Reproduce the records below word for word, omitting the pictures.

*** WORKING DATA ***

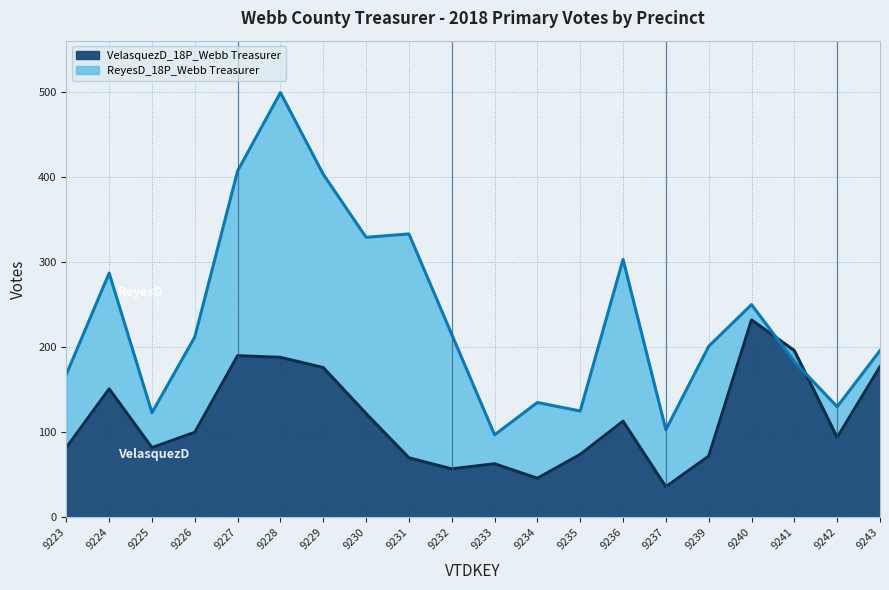

In ReyesD_18P_Webb Treasurer, how many points are lower than both neighbors (excluding endpoints)?

6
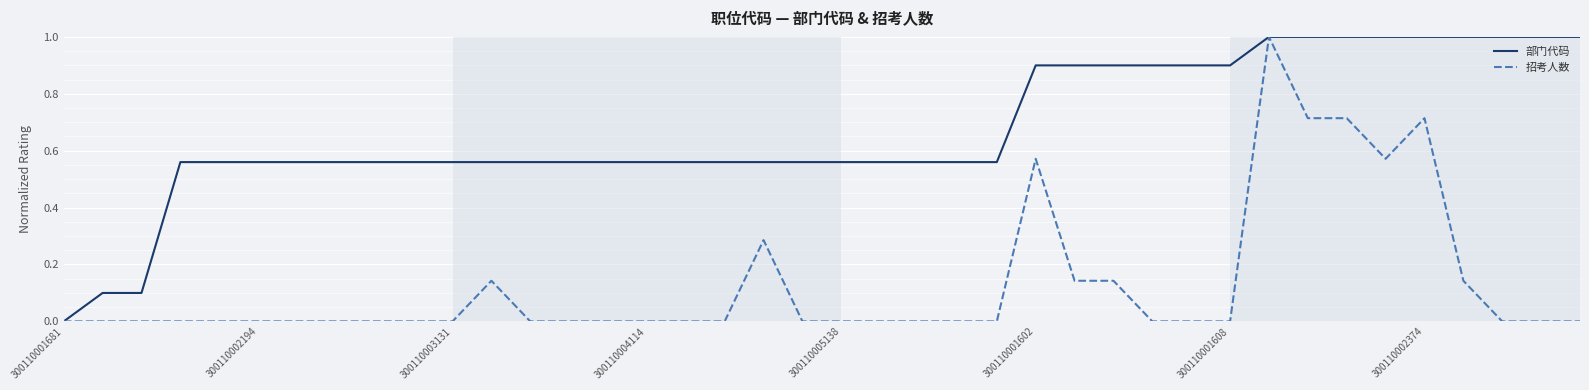

Which series has the largest total across all categories?

部门代码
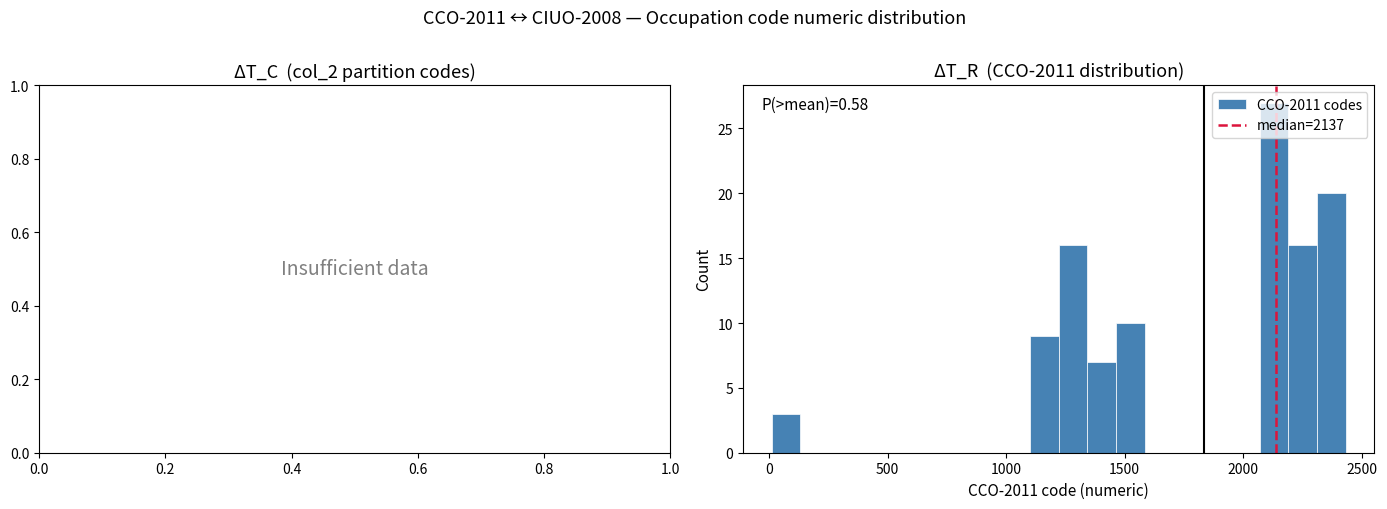

Read against the x-axis, roughly where is the centre of the tallest bar?

2150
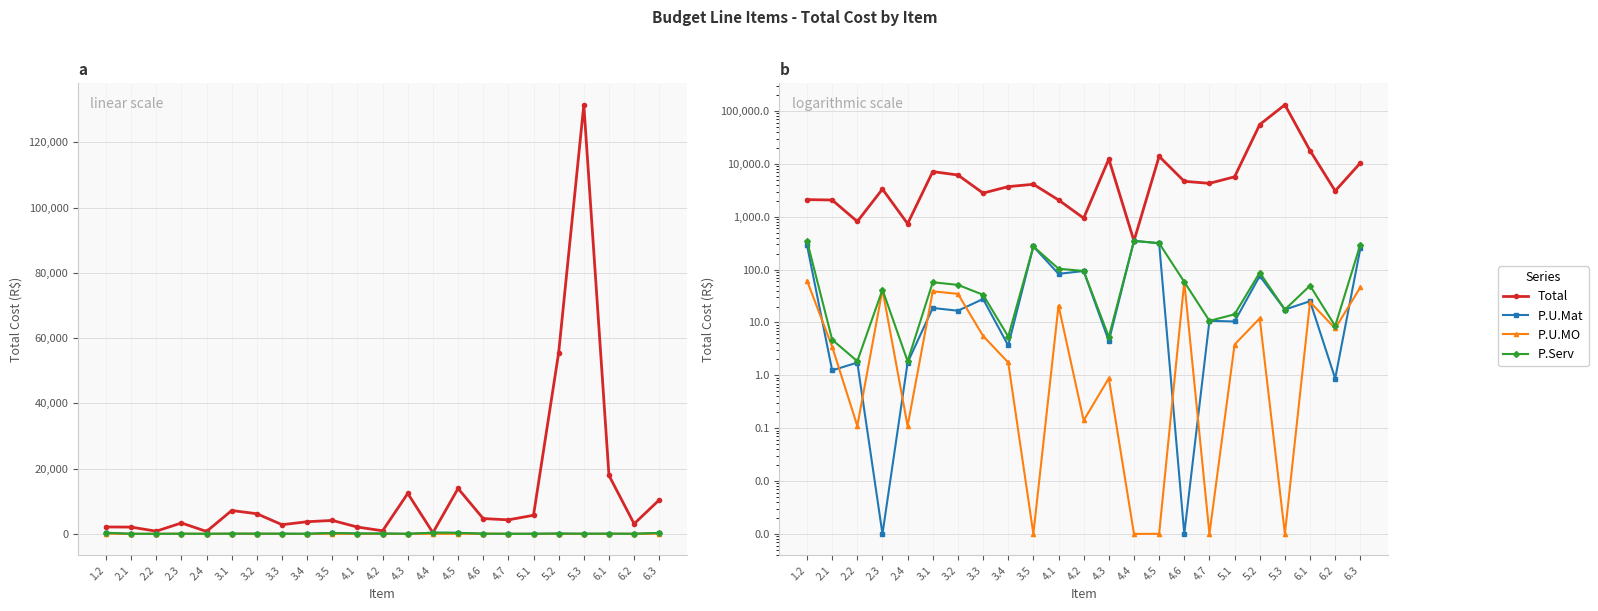

What is the difference between the highest and lowest values at 2.3?

3338.4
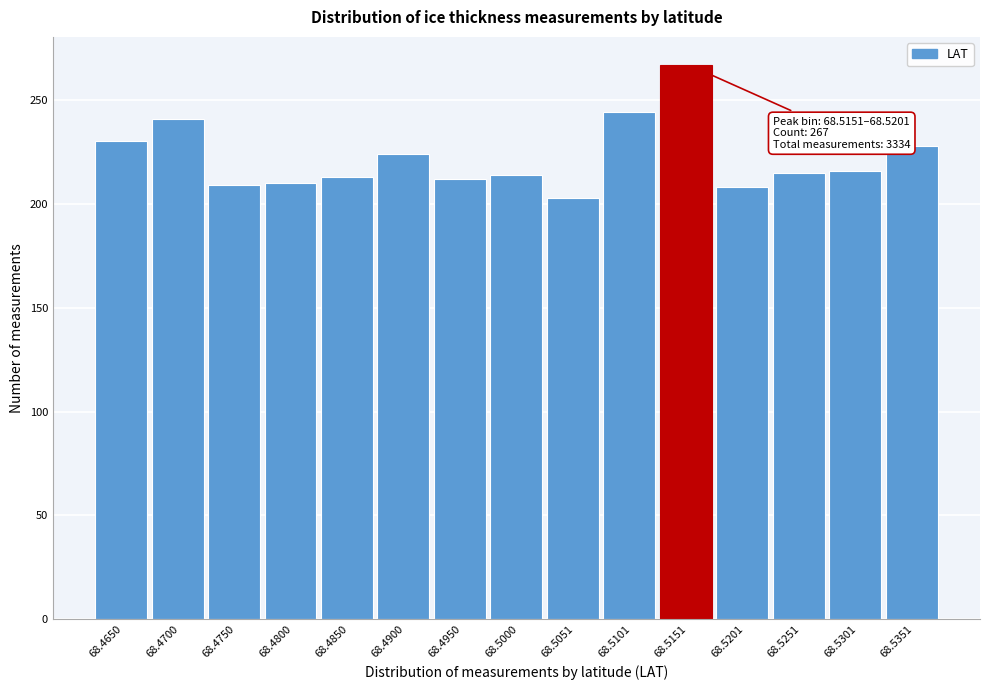

Is it true that the value at 68.4650 is 69?

False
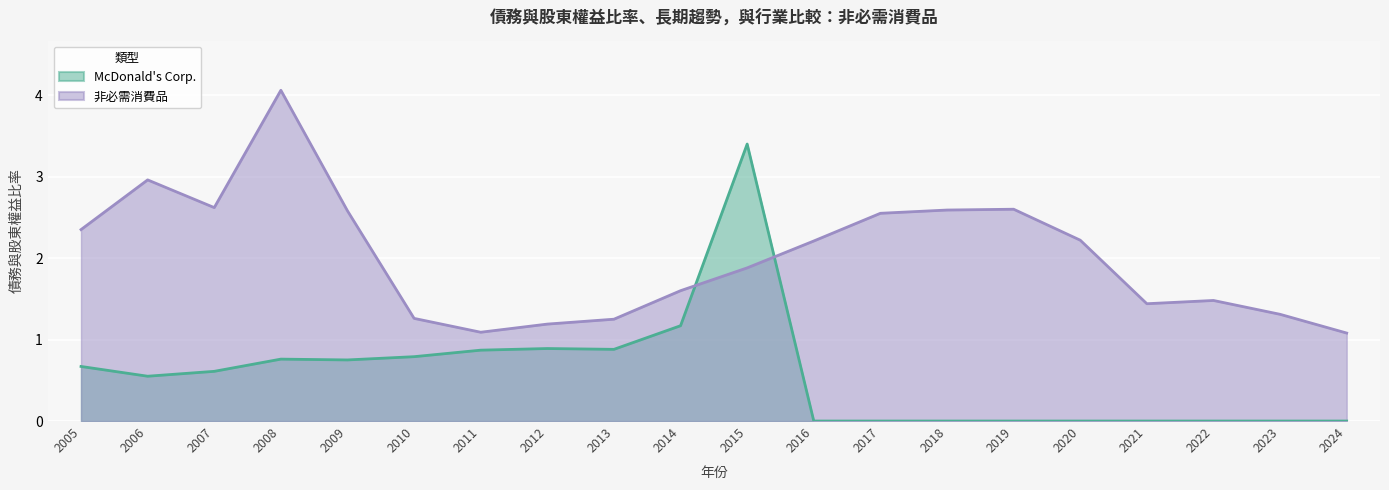

Reading right to left, what are all the values shown in this chart?

McDonald's Corp.: 0.0	0.0	0.0	0.0	0.0	0.0	0.0	0.0	0.0	3.4	1.2	0.9	0.9	0.9	0.8	0.8	0.8	0.6	0.6	0.7
非必需消費品: 1.1	1.3	1.5	1.4	2.2	2.6	2.6	2.5	2.2	1.9	1.6	1.2	1.2	1.1	1.3	2.6	4.1	2.6	3.0	2.4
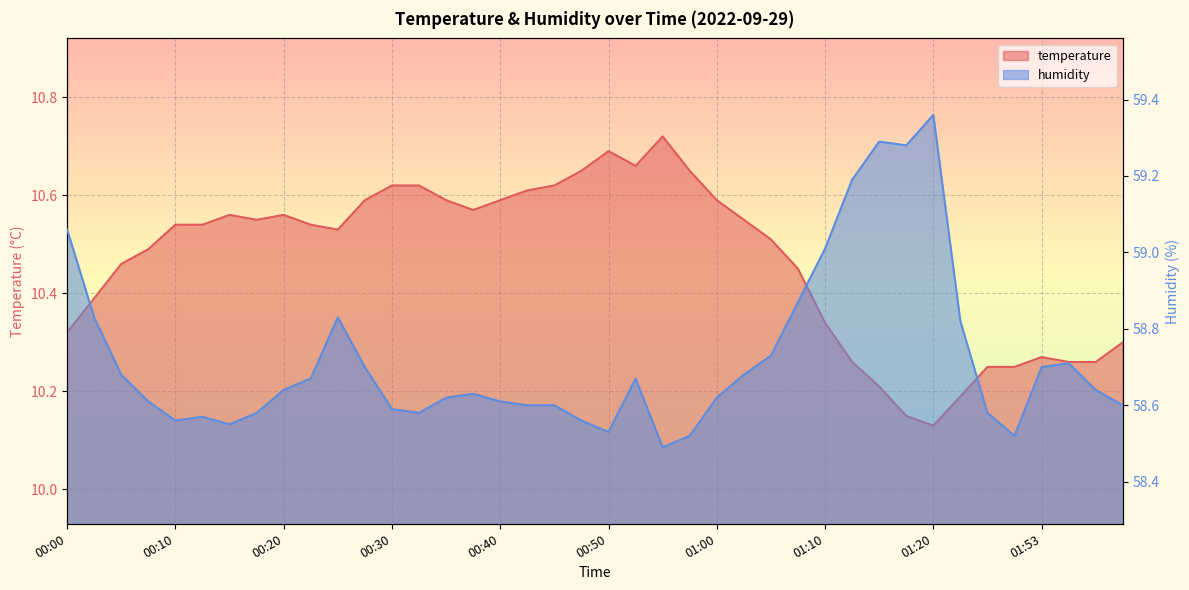

Between 00:10 and 00:07, which is larger?

00:10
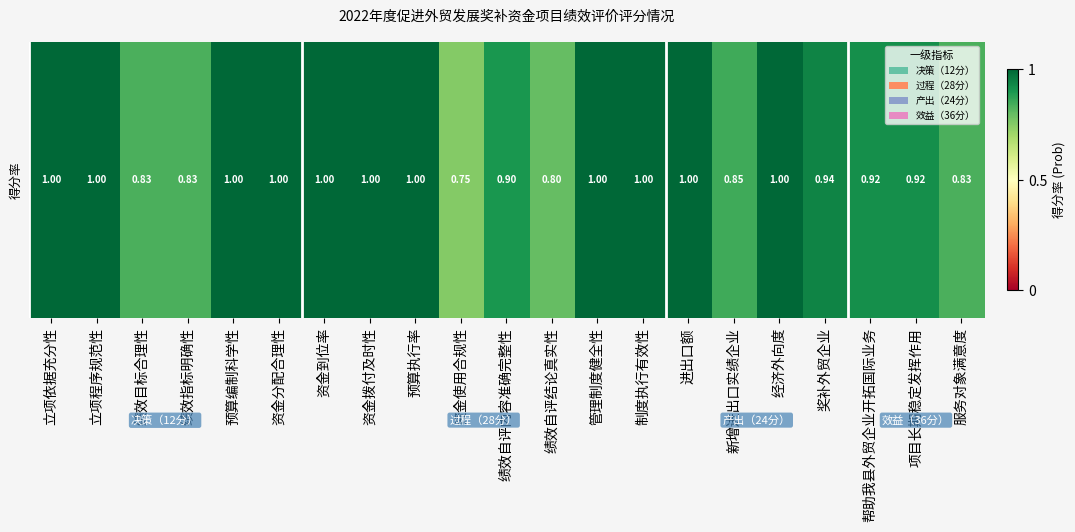

Reading right to left, extract all data points from this chart.

0.8	0.9	0.9	0.9	1.0	0.8	1.0	1.0	1.0	0.8	0.9	0.8	1.0	1.0	1.0	1.0	1.0	0.8	0.8	1.0	1.0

*** End of WORKING DATA ***

# EXERCISE ANSWER
In ReyesD_18P_Webb Treasurer, how many points are lower than both neighbors (excluding endpoints)?

6

Which series has the largest total across all categories?

部门代码

Read against the x-axis, roughly where is the centre of the tallest bar?

2150

What is the difference between the highest and lowest values at 2.3?

3338.4

Is it true that the value at 68.4650 is 69?

False

Reading right to left, what are all the values shown in this chart?

McDonald's Corp.: 0.0	0.0	0.0	0.0	0.0	0.0	0.0	0.0	0.0	3.4	1.2	0.9	0.9	0.9	0.8	0.8	0.8	0.6	0.6	0.7
非必需消費品: 1.1	1.3	1.5	1.4	2.2	2.6	2.6	2.5	2.2	1.9	1.6	1.2	1.2	1.1	1.3	2.6	4.1	2.6	3.0	2.4

Between 00:10 and 00:07, which is larger?

00:10

Reading right to left, extract all data points from this chart.

0.8	0.9	0.9	0.9	1.0	0.8	1.0	1.0	1.0	0.8	0.9	0.8	1.0	1.0	1.0	1.0	1.0	0.8	0.8	1.0	1.0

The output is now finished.